**RECORDED INFORMATION**.
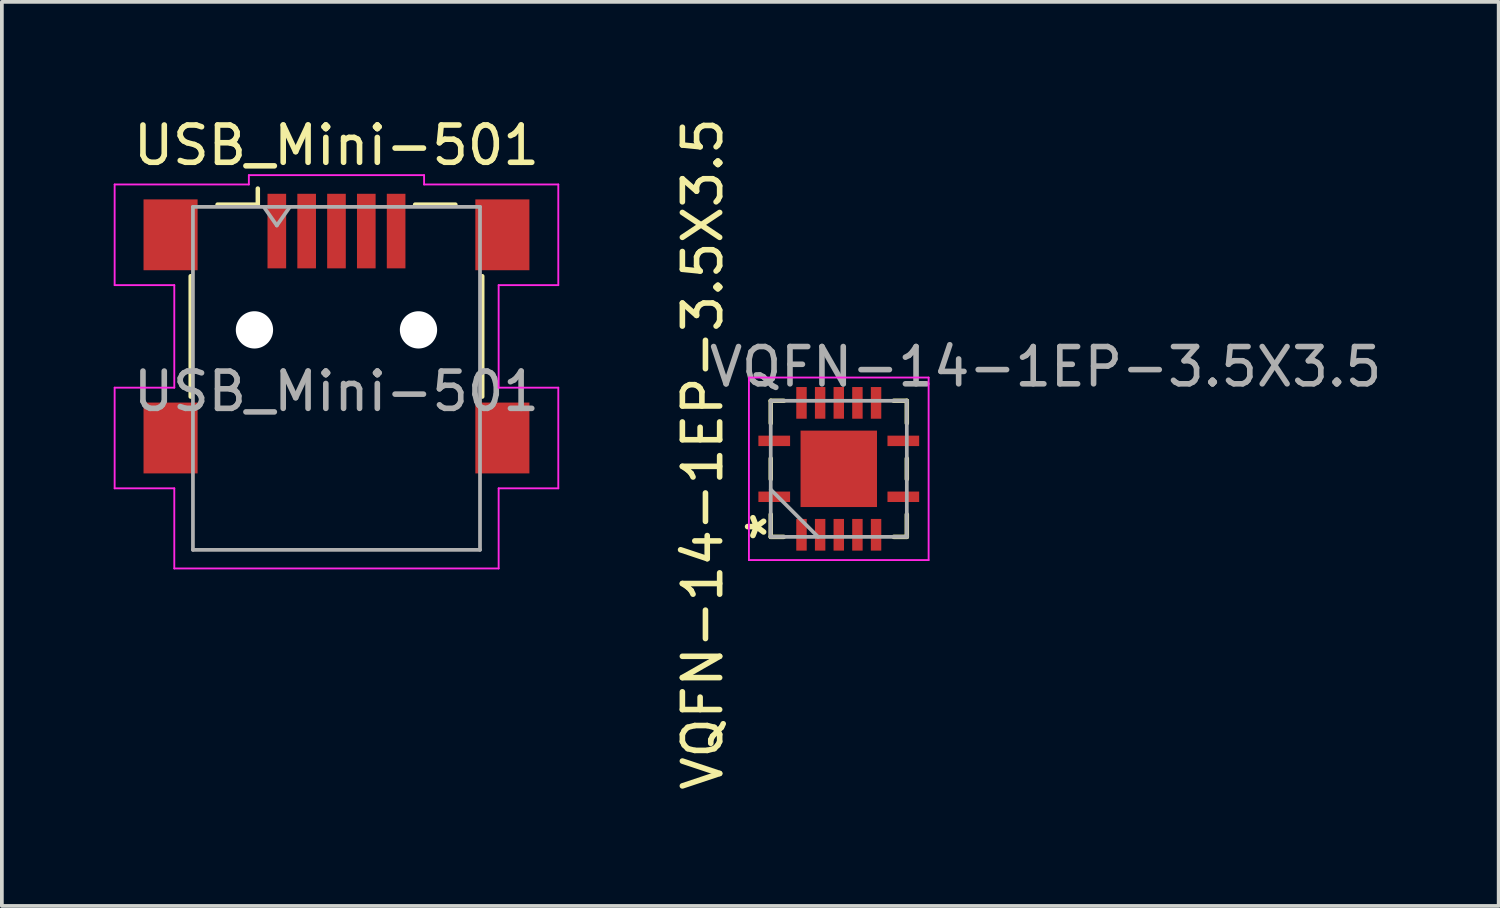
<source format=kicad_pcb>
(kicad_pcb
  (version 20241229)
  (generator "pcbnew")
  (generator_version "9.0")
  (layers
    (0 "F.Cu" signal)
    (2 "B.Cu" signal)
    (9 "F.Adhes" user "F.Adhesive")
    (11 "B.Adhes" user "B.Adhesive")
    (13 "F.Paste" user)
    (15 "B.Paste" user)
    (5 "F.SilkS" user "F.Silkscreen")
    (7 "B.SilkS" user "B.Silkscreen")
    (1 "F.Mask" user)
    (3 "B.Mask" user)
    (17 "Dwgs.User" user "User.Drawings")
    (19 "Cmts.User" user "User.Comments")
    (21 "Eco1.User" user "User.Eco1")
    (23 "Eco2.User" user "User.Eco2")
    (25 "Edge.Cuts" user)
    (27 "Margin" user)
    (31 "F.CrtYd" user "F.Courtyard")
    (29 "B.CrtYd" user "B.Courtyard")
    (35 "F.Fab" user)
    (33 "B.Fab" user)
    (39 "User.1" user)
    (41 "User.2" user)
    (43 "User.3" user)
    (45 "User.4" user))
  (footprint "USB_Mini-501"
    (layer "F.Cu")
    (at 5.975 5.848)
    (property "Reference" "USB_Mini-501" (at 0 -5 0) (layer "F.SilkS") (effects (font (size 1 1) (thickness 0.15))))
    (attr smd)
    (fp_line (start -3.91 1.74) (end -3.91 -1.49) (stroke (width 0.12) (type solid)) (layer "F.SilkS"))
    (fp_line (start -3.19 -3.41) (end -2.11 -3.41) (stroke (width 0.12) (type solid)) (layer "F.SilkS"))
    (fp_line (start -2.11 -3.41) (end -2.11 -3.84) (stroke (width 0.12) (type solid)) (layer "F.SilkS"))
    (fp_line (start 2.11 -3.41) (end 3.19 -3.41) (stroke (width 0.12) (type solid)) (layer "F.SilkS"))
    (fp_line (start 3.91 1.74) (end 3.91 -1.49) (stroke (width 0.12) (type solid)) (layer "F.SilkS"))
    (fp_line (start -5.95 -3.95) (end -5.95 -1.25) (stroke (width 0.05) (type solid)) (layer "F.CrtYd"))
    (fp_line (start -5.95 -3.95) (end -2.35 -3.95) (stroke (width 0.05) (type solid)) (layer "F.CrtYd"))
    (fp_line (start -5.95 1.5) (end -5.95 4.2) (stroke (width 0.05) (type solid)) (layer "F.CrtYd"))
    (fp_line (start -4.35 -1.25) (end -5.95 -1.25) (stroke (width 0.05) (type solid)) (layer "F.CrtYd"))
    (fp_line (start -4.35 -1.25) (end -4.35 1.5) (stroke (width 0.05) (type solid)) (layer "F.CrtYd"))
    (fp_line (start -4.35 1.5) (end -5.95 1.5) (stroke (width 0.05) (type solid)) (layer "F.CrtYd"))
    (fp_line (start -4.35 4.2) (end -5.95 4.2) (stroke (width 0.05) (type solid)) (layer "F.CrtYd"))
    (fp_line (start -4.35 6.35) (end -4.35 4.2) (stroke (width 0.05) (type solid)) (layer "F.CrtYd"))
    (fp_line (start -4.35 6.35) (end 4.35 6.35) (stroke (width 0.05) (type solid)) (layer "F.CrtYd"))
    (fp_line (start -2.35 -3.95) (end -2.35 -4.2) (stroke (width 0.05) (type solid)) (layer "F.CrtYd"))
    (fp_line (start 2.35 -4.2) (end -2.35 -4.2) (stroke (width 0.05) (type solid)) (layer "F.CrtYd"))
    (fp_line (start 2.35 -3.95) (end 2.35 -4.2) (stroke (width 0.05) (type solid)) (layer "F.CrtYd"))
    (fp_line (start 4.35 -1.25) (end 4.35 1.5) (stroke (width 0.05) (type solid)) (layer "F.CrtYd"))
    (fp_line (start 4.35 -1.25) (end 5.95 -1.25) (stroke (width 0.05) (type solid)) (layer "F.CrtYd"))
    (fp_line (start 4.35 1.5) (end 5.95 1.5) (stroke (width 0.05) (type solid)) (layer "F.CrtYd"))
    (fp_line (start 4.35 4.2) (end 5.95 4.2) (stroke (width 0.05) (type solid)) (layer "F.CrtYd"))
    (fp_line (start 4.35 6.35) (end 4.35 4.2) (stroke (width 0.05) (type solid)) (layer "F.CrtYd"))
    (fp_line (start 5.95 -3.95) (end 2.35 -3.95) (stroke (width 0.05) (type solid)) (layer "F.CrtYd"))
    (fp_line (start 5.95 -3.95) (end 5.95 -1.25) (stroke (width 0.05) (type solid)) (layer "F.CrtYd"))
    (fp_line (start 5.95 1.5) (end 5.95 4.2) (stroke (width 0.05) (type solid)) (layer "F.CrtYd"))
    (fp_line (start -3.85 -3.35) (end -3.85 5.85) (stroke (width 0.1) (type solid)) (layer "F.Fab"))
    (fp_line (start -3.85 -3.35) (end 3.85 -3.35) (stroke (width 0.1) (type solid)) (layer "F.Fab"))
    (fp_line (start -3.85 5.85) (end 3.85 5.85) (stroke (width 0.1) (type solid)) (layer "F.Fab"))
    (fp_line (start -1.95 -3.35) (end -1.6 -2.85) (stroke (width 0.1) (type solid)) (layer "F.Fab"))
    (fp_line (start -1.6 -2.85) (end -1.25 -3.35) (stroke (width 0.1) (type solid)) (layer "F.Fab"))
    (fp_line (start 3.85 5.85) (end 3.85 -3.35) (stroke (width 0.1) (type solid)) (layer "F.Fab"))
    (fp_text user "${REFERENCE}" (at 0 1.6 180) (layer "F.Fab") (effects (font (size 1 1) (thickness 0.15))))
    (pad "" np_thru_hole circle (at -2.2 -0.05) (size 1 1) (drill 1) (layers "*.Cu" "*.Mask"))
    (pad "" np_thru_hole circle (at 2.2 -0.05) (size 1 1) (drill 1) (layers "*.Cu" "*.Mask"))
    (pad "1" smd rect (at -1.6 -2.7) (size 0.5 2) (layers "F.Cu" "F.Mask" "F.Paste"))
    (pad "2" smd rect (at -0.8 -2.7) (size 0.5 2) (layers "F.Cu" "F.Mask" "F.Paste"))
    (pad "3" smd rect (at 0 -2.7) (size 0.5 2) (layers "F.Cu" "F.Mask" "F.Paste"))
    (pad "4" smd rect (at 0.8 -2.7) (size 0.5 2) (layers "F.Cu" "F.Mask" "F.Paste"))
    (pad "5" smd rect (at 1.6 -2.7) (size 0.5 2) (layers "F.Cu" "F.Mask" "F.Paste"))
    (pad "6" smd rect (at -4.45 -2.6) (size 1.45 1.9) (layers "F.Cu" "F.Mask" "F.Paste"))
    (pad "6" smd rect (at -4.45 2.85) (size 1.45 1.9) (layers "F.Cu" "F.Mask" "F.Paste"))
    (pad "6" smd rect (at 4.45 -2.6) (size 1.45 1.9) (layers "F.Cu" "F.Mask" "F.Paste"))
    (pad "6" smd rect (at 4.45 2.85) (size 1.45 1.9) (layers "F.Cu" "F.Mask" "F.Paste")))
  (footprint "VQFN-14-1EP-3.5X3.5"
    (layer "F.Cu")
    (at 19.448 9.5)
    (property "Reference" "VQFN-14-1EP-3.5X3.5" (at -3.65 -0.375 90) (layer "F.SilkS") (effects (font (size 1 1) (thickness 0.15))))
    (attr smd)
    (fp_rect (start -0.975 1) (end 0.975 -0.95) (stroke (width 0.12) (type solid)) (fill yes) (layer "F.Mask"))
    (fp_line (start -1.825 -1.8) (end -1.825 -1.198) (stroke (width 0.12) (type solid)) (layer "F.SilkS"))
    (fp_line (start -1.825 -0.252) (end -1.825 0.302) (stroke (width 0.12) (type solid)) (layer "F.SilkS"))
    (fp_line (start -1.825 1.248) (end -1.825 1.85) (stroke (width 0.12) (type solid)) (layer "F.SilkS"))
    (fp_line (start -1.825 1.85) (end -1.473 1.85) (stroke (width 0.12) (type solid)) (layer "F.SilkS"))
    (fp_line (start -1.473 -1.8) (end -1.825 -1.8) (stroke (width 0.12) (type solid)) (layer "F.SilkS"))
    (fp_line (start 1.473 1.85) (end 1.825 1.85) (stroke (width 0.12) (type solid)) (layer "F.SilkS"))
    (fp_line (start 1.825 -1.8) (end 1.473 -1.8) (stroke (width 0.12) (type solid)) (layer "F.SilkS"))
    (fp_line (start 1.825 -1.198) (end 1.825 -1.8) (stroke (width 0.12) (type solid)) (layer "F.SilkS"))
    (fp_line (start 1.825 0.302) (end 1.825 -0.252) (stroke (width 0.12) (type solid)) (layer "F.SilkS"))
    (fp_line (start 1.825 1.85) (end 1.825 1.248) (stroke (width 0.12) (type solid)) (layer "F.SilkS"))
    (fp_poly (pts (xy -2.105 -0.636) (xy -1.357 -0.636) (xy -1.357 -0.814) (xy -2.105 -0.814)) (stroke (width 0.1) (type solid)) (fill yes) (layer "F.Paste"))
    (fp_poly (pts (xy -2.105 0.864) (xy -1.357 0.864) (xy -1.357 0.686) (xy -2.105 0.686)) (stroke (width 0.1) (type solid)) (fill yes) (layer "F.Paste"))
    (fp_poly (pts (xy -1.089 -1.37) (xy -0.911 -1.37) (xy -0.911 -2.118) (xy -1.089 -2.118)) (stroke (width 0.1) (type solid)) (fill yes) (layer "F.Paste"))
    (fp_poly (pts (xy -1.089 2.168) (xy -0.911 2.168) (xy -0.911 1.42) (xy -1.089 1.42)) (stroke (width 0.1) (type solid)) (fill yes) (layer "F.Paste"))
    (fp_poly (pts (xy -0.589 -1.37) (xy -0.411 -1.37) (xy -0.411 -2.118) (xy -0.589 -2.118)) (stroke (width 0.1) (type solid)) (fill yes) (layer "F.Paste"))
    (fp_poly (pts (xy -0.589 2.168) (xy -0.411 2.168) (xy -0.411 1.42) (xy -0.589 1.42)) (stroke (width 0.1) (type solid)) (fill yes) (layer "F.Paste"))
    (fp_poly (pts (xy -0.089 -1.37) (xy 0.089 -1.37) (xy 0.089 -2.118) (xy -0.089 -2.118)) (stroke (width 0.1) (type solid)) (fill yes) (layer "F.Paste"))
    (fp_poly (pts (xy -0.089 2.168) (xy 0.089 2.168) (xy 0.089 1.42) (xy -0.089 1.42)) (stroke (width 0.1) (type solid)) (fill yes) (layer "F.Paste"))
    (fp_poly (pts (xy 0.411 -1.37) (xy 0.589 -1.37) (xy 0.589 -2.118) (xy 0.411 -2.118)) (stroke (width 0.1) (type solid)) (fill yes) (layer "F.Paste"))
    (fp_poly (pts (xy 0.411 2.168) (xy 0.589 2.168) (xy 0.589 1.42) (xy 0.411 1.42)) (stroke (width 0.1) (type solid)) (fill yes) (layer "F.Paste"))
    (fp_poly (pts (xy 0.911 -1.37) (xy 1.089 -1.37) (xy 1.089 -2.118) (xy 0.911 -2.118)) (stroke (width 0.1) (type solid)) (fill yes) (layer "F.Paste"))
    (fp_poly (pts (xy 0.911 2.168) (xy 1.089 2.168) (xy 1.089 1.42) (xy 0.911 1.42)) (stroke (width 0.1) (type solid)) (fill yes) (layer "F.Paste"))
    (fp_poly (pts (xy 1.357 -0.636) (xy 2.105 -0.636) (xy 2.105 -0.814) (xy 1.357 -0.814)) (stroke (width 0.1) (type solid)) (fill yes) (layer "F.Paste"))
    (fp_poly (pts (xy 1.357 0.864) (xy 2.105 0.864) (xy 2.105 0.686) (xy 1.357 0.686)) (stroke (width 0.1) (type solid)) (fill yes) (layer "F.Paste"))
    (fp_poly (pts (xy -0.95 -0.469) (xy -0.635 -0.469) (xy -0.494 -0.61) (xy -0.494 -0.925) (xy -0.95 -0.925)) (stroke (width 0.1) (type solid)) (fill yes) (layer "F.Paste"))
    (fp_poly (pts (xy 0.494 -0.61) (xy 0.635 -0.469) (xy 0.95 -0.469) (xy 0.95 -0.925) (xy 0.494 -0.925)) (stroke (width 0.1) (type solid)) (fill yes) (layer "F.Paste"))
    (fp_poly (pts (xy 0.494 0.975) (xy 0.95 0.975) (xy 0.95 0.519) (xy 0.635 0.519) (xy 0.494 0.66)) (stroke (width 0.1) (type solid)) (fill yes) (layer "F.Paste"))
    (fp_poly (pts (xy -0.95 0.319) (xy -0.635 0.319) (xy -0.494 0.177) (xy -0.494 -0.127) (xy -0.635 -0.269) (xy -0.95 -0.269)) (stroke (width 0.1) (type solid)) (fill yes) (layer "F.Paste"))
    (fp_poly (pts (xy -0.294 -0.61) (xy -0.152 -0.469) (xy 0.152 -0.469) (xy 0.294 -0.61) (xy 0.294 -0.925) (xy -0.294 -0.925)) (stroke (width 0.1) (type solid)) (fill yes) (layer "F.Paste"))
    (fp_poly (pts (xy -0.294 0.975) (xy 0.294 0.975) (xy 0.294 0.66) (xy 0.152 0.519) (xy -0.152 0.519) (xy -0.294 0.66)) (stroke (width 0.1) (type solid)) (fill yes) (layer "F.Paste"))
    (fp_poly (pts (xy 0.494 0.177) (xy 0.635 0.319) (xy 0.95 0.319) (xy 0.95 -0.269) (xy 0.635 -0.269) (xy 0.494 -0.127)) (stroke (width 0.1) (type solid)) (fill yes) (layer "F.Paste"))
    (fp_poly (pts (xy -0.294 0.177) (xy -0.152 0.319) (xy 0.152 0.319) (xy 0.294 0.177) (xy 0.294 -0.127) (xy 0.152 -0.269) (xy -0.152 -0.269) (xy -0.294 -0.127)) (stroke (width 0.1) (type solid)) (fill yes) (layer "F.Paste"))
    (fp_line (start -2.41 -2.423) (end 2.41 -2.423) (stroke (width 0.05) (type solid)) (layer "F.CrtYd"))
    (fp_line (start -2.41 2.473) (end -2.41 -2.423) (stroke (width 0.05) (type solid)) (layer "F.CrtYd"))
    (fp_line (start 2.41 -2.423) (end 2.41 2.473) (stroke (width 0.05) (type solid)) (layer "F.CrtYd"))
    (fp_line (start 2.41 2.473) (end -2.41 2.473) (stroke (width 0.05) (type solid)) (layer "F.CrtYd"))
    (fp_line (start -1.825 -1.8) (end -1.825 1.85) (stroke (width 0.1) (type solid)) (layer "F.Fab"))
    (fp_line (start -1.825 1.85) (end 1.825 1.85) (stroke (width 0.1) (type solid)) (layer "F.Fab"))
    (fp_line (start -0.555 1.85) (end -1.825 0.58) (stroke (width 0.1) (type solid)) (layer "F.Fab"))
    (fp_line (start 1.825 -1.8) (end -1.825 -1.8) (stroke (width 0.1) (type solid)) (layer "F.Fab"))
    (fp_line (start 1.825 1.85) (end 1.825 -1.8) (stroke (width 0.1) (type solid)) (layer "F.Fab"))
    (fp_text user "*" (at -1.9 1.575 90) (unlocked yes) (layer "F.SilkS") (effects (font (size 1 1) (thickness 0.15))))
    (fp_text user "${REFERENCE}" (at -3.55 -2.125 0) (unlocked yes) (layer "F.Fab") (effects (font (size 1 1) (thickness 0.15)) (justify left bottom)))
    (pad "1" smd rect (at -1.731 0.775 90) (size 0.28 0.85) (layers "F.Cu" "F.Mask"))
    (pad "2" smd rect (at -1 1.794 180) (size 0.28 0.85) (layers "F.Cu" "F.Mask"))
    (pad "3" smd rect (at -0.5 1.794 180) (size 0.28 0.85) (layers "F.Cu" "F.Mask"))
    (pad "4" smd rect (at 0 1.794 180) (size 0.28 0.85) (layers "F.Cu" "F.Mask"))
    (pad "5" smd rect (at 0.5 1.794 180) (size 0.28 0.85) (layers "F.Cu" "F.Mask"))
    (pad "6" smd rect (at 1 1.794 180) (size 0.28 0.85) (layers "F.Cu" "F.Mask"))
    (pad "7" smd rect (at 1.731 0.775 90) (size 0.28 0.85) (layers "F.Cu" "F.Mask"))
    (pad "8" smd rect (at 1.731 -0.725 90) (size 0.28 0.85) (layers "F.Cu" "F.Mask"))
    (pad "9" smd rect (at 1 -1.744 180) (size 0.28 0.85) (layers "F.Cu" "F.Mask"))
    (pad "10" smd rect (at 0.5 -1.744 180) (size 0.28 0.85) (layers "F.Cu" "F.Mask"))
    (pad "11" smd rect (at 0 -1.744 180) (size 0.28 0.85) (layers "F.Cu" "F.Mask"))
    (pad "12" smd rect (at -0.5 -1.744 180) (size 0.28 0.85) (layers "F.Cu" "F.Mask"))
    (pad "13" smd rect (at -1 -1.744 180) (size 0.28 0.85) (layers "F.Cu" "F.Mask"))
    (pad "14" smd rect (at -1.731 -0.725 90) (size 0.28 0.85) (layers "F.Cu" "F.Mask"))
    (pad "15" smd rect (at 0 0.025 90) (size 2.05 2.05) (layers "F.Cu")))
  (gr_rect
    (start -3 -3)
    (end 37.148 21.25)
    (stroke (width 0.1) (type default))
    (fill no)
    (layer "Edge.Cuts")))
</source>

**TASK REQUIREMENTS**.
Show a copy of each line from the data that includes the word "VQFN".

**WRITTEN SOLUTION**.
  (footprint "VQFN-14-1EP-3.5X3.5"
    (property "Reference" "VQFN-14-1EP-3.5X3.5" (at -3.65 -0.375 90) (layer "F.SilkS") (effects (font (size 1 1) (thickness 0.15))))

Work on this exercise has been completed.